Les appels à boycotter l’équipe masculine de cricket d’Afghanistan ont déclenché des débats sérieux. Les partisans de cette action soutiennent que de telles démarches envoient un message clair sur les conséquences de la répression des droits des femmes. Habib Khan Totakhil, journaliste, a abordé les aspects éthiques de la question : « Permettre à l’équipe masculine de jouer pendant que les femmes sont réduites au silence normalise le récit taliban. Nous devons prêter attention au rôle du sport dans la formation des valeurs sociales. »
Erdoe a ajouté : « Imaginez qu’un groupe de femmes prenne le contrôle d’un pays membre du Conseil mondial de cricket et interdise aux hommes de jouer. La réaction serait immédiate, et le Conseil mondial de cricket chercherait à résoudre le problème. Pourquoi ce problème ne se résout-il pas aussi rapidement pour les femmes afghanes ? »
Le webinaire a souligné la responsabilité du Conseil mondial de cricket de respecter ses propres normes. À ce sujet, Holmes a souligné : « Il est temps que le Conseil mondial de cricket alloue des fonds pour soutenir l’équipe féminine de cricket en exil. Leur préparation à jouer montre la résistance et la volonté que le monde doit soutenir. »
Holmes a expliqué : « L’équipe féminine de cricket ne demande pas au Conseil mondial de cricket de s’opposer directement aux talibans ; elles demandent simplement que le Conseil suive ses propres règles. Les règles du Conseil mondial de cricket stipulent que le cricket féminin en Afghanistan doit se développer. Modifiez les budgets, soutenez les programmes de cricket féminin, et aidez-les à se former et à se développer. »
Ce webinaire a également abordé les conséquences étendues de l’inaction. Dr. Erdoe a déclaré : « Ignorer l’apartheid sexuel affaiblit la lutte mondiale pour l’égalité. Le sport doit être une force de changement, pas un instrument de répression. »

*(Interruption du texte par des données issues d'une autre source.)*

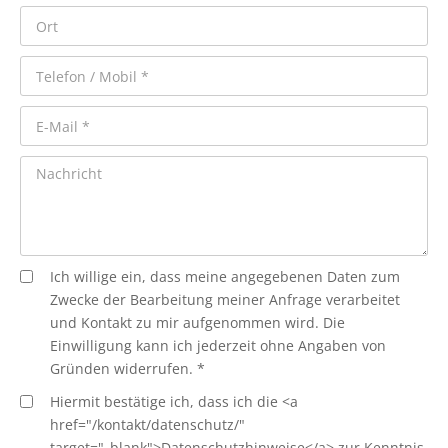
Ich willige ein, dass meine angegebenen Daten zum
Zwecke der Bearbeitung meiner Anfrage verarbeitet
und Kontakt zu mir aufgenommen wird. Die
Einwilligung kann ich jederzeit ohne Angaben von
Gründen widerrufen. *
Hiermit bestätige ich, dass ich die <a
href="/kontakt/datenschutz/"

La conclusion de la discussion met en évidence l’urgence de la responsabilité mondiale face à la situation des femmes en Afghanistan sous le régime taliban. Le cricket n’est plus seulement un sport—c’est désormais un champ de bataille pour l’égalité des sexes et les droits humains. L’échec du Conseil mondial de cricket à appliquer ses propres normes a affaibli la lutte pour la justice et envoie un message dangereux de normalisation de la répression. L’ICC doit agir rapidement et orienter les financements pour soutenir les femmes afghanes en exil, afin qu’elles aient une chance de s’entraîner et de concourir. L’engagement du conseil d’administration de Cricket Australia est un modèle que d’autres doivent suivre. Ignorer cette question ne renforce pas seulement le récit oppressif des talibans, mais ignore également les principes mondiaux d’égalité et de justice que le sport devrait représenter. Ce n’est pas seulement une question de cricket—il s’agit de soutenir la dignité et les droits des femmes afghanes. La communauté internationale, sous la direction du Conseil mondial de cricket, doit se lever contre l’apartheid sexuel et garantir que l’esprit d’égalité soit accordé à tous les athlètes, indépendamment de leur sexe. Le moment d’agir, c’est maintenant.